* [Исходный отрывок]:

· · · · ·

В четыре часа мы обедали с родителями, в восемь часов пили чай и молоко, в девять я шла спать. А взрослые сидели поздно, до меня долетали громкие разговоры и смех. В карты у нас не играли никогда.

Я уже не застала Хомякова, Киреевских и Сергея Тимофеевича Аксакова. По рассказам мамы и отца, знаю, как часто приходил Хомяков. А после смерти своей жены Алексей Степанович (Хомяков) долго не мог спать и проводил ночь до заутрени у нас37. Эти разговоры ночные мама никогда не забыла. Переживая свою скорбь, он светил людям внутренним светом. Моя мать ожидала тогда рождения своего сынапервенца и говорила, что эти разговоры имели влияние на душу ее младенца. С первым ударом колокола к заутрени Хомяков уходил в церковь.

· · · · ·

* [Выборка данных]:
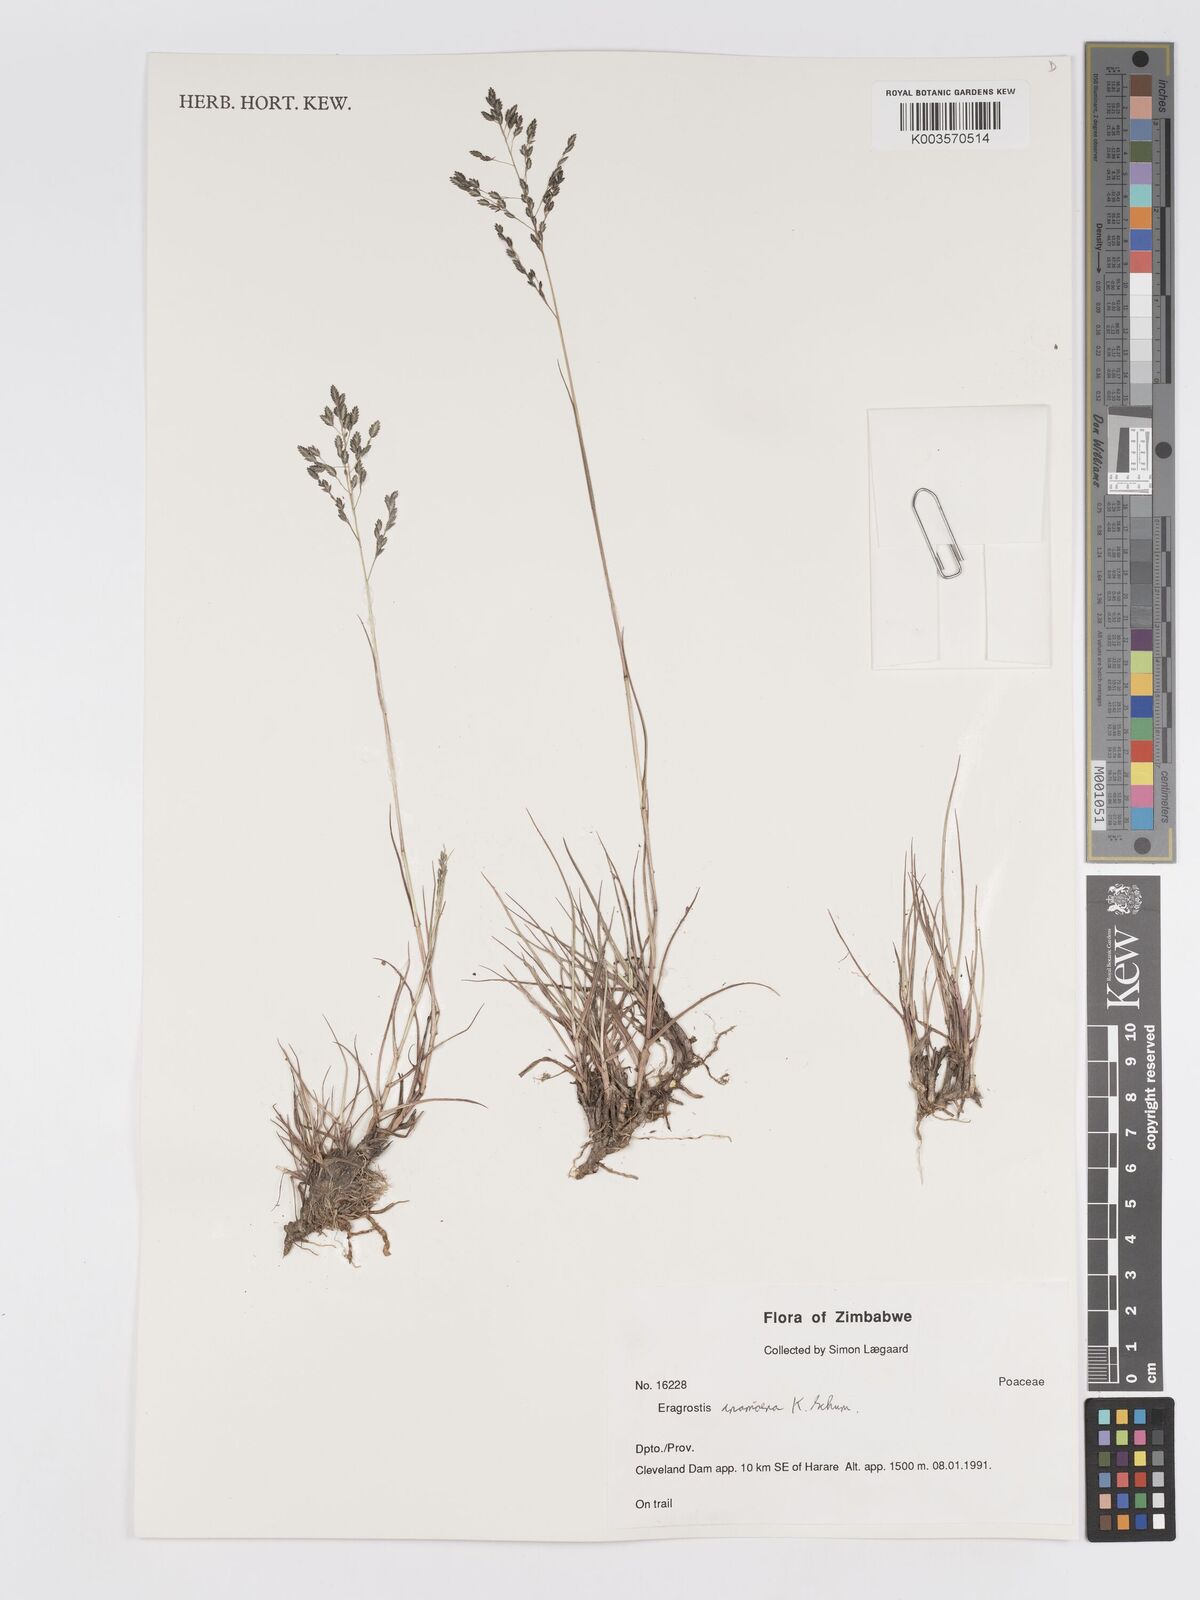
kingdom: Plantae
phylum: Tracheophyta
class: Liliopsida
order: Poales
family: Poaceae
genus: Eragrostis
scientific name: Eragrostis inamoena
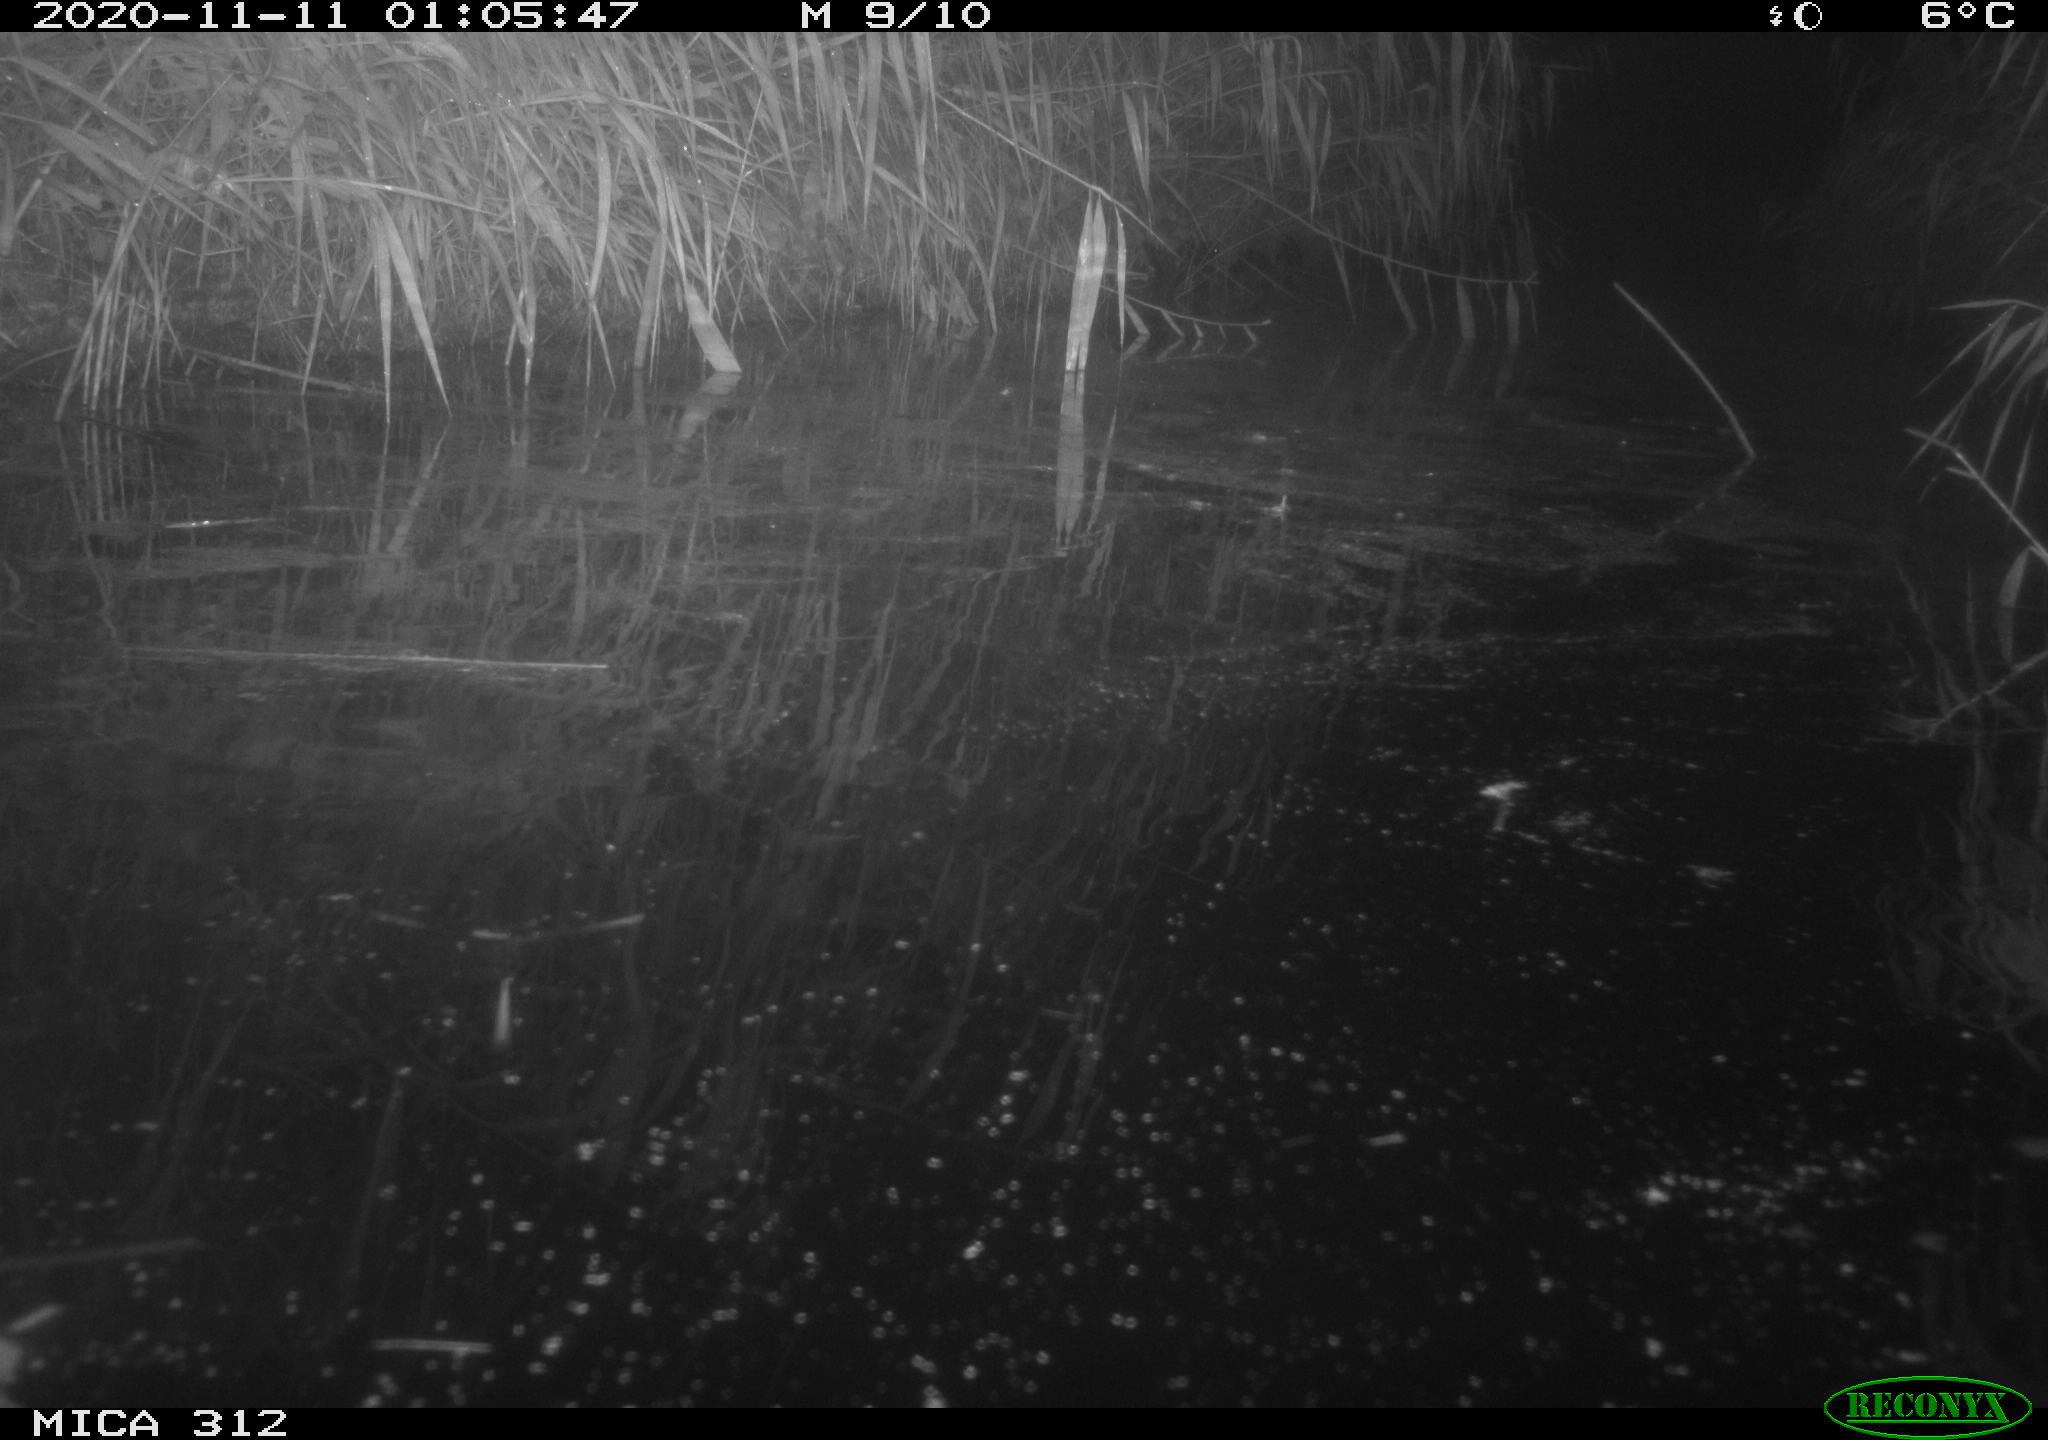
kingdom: Animalia
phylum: Chordata
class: Mammalia
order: Rodentia
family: Muridae
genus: Rattus
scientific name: Rattus norvegicus
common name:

· · · · ·

* [Задание]: В котором часу, согласно отрывку, обедали с родителями? Строки с данными здесь не понадобятся.

* [Ответ]: В четыре часа.